Yes, the relative importance of trade has definitely increased over time. Here's why:
Trade Growth Outpaces GDP: The value of global trade has grown significantly faster
than global economic output (GDP) over the past century. This means trade is playing a
bigger role in the overall economy.
Globalization: Advancements in transportation, communication, and technology have
made international trade cheaper and easier. This has led to deeper economic
interconnectedness between countries.
Specialization and Efficiency: Countries can specialize in producing goods and
services they are most efficient at and then trade for what they lack. This leads to a
wider variety of goods and potentially lower prices for consumers.

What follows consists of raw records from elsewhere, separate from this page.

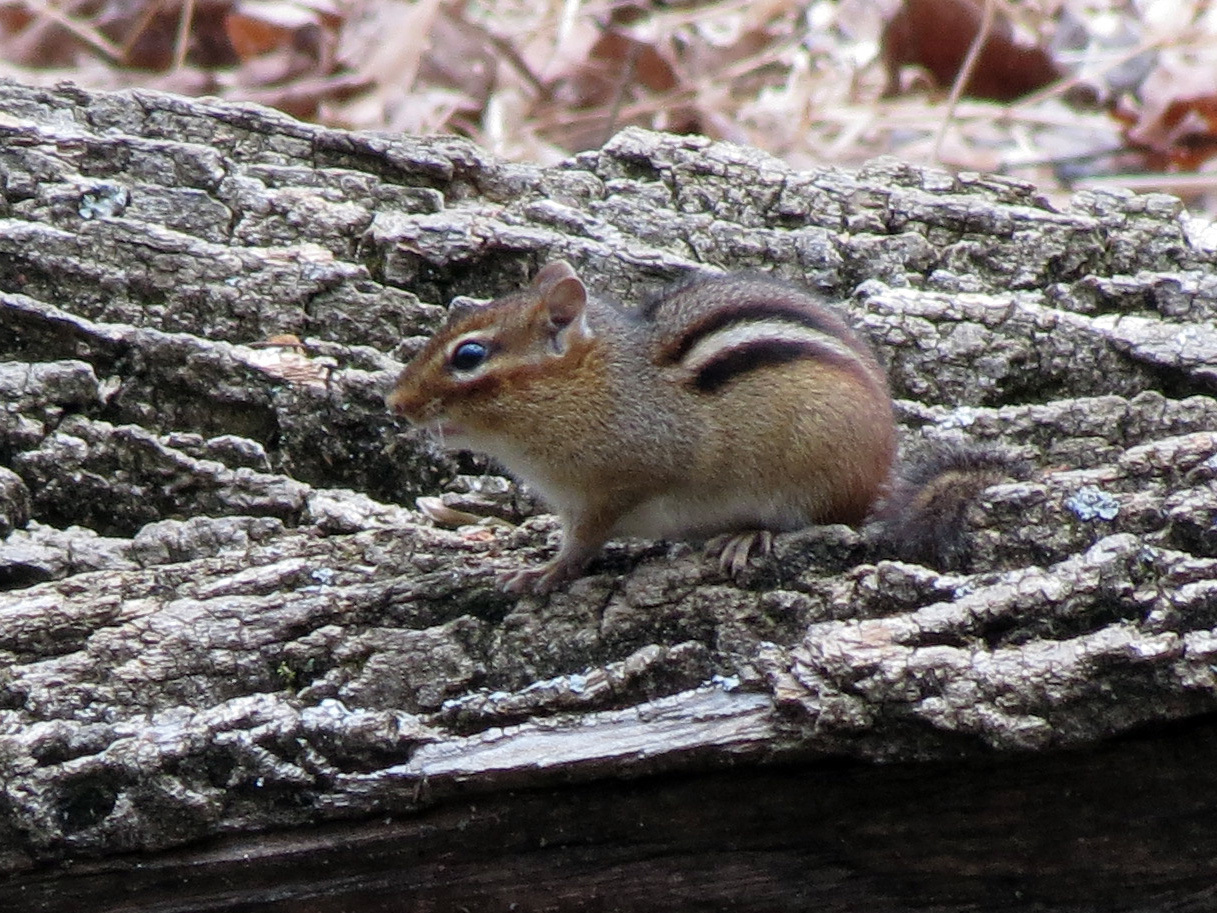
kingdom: Animalia
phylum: Chordata
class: Mammalia
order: Rodentia
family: Sciuridae
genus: Tamias
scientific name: Tamias striatus
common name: Eastern chipmunk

Individual countries generally benefit from trade, but the extent depends on their
development level:
o Developed countries often have a competitive advantage in exporting manufactured
goods and services. Trade can lead to economic growth, job creation, and access to a
wider variety of goods for consumers.
o Developing countries can benefit by exporting raw materials or labor-intensive goods.
Trade can help them industrialize, attract foreign investment, and improve living
standards. However, they may face challenges like unequal bargaining power or
competition from established exporters.
So, yes, individual countries benefit from trade, but their success depends on the
overall health of the global economy. Here's why:
Global Recession: A recession in one country can ripple through the global trading
system, reducing demand for exports from other countries.
Trade Policies: Protectionist trade policies like tariffs and quotas can limit the benefits
of trade for all countries.
Infrastructure and Development: Developing countries may need investments in
infrastructure and education to fully participate in the global trading system.
Overall, trade is a powerful driver of economic growth, but its benefits are not evenly
distributed, and a healthy global economy is crucial for everyone to win.